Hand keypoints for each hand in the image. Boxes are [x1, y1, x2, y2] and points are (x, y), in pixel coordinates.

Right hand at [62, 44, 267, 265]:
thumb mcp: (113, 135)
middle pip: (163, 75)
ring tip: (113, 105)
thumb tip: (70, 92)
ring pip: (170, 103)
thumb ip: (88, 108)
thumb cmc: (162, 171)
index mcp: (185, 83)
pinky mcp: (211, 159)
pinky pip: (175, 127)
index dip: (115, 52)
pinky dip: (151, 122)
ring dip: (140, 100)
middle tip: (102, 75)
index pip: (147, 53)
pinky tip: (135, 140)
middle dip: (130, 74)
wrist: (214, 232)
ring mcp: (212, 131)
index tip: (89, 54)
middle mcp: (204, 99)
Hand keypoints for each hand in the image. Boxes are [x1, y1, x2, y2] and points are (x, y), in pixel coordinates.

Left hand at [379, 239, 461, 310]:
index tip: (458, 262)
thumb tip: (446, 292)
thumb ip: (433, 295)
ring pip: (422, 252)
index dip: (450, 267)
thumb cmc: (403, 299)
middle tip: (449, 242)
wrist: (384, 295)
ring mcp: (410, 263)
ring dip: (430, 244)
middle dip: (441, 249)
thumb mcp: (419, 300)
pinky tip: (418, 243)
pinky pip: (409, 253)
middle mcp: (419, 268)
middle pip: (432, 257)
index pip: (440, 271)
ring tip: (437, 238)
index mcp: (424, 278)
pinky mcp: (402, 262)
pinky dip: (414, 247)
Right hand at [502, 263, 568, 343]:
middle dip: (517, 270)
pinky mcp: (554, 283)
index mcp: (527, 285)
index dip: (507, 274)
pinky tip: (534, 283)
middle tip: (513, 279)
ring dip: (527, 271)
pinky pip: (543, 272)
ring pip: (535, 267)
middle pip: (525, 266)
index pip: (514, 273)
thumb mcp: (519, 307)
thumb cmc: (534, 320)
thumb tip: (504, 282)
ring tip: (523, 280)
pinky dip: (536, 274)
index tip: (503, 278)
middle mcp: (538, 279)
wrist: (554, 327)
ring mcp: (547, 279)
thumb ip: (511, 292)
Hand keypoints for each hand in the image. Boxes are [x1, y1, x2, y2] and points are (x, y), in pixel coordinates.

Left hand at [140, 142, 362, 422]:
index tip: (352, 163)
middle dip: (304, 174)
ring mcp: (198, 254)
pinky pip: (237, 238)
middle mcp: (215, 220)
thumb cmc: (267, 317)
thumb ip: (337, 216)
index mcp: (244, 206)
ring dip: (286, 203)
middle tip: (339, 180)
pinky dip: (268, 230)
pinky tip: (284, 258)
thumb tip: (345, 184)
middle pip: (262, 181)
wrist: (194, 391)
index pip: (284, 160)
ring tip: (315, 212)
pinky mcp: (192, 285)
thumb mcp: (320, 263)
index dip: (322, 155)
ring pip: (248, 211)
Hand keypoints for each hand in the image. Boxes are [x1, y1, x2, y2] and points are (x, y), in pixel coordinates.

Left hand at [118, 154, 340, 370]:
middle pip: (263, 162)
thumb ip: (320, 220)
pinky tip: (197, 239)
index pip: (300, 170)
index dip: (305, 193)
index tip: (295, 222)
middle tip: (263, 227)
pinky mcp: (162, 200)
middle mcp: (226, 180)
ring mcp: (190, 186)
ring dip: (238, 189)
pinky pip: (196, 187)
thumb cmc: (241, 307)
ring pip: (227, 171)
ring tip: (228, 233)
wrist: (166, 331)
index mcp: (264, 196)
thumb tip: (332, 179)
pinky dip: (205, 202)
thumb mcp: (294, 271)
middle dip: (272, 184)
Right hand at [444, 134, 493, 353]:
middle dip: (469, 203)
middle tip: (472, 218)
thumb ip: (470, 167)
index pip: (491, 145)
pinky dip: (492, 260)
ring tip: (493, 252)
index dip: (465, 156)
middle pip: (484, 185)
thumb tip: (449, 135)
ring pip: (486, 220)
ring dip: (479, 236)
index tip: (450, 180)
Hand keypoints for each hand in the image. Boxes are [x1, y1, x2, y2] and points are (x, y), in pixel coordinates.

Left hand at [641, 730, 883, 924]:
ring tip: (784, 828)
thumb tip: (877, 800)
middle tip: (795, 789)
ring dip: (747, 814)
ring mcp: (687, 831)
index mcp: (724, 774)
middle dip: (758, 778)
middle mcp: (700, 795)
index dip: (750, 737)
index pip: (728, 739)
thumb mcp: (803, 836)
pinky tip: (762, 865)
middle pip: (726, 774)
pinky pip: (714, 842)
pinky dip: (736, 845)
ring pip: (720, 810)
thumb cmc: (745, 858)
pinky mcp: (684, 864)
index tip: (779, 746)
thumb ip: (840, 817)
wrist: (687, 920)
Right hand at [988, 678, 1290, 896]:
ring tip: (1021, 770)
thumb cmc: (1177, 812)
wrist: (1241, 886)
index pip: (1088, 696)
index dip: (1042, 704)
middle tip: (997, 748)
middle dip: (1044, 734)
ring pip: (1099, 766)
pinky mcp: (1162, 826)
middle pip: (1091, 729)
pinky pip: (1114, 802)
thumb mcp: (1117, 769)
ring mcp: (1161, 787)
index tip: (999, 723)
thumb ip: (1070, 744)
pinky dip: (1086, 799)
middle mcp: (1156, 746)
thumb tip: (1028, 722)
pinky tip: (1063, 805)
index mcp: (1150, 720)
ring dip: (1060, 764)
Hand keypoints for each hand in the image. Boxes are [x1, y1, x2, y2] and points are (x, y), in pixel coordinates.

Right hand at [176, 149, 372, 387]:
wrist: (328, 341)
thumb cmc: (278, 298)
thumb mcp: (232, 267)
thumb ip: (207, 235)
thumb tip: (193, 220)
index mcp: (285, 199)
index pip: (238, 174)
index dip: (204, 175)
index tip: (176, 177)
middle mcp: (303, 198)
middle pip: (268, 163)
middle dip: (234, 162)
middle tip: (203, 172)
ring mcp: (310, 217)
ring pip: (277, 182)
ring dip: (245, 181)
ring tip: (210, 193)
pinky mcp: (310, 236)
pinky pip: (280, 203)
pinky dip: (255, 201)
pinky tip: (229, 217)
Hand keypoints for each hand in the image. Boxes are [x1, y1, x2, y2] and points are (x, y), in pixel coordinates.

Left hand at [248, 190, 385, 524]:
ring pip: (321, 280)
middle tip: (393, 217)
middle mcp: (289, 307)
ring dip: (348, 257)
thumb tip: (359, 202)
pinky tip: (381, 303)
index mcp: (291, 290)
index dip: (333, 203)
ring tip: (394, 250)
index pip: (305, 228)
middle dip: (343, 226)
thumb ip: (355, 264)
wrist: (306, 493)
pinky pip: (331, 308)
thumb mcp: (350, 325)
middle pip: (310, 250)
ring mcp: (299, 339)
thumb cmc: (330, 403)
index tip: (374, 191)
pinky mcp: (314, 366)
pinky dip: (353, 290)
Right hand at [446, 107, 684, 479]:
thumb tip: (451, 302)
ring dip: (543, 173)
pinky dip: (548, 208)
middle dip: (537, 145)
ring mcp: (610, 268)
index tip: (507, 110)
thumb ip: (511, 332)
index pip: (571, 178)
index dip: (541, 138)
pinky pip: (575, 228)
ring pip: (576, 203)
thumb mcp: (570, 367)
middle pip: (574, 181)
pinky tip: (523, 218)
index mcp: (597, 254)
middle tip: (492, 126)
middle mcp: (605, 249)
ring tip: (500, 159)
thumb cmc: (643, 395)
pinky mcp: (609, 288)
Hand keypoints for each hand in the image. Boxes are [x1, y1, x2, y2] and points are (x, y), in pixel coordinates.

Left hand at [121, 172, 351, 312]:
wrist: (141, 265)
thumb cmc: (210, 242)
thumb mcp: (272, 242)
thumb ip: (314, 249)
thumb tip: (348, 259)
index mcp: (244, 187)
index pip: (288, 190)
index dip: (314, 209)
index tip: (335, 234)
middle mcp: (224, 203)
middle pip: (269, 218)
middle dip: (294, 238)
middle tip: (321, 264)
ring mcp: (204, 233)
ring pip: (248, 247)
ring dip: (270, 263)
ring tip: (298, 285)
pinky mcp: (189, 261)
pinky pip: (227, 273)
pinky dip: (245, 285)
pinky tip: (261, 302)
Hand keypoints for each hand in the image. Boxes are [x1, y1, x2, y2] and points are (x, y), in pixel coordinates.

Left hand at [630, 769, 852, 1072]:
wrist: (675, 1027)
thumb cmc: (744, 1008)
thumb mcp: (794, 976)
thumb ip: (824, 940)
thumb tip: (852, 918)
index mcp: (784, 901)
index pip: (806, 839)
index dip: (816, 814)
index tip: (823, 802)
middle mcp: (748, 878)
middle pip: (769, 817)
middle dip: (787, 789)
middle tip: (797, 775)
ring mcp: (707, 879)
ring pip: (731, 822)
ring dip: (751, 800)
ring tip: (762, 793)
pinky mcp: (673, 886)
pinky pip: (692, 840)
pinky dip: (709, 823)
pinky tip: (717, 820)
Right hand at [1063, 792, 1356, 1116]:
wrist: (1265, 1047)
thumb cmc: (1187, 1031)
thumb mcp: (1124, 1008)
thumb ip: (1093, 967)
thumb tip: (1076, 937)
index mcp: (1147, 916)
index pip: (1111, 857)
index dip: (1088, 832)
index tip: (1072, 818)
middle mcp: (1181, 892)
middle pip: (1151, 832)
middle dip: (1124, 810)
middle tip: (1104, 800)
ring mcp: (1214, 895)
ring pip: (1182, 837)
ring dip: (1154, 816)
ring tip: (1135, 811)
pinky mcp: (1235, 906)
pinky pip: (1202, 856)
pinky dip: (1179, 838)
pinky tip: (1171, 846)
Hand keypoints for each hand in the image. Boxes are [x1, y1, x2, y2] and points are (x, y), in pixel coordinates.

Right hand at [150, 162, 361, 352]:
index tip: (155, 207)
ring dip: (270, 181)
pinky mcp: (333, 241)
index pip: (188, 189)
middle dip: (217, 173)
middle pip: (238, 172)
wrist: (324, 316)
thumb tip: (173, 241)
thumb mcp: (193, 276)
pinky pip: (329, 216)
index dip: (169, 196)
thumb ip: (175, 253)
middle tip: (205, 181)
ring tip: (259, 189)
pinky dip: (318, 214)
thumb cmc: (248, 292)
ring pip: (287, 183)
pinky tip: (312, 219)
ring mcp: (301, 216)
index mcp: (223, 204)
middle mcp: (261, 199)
☆ ☆ ☆ ☆ ☆ ☆ ☆
Requirement: Could you output, exactly and with nothing else, the lines from the start of the records through the line containing "pinky dip: (151, 122)"?

Answer space:
Hand keypoints for each hand in the image. Boxes are [x1, y1, x2, y2] and points are (x, y), in pixel coordinates.

Right hand at [62, 44, 267, 265]:
thumb mcp: (113, 135)
middle pip: (163, 75)
ring tip: (113, 105)
thumb tip: (70, 92)
ring pip: (170, 103)
thumb ip: (88, 108)
thumb cmc: (162, 171)
index mcp: (185, 83)
pinky mcp: (211, 159)
pinky pip: (175, 127)
index dip: (115, 52)
pinky dip: (151, 122)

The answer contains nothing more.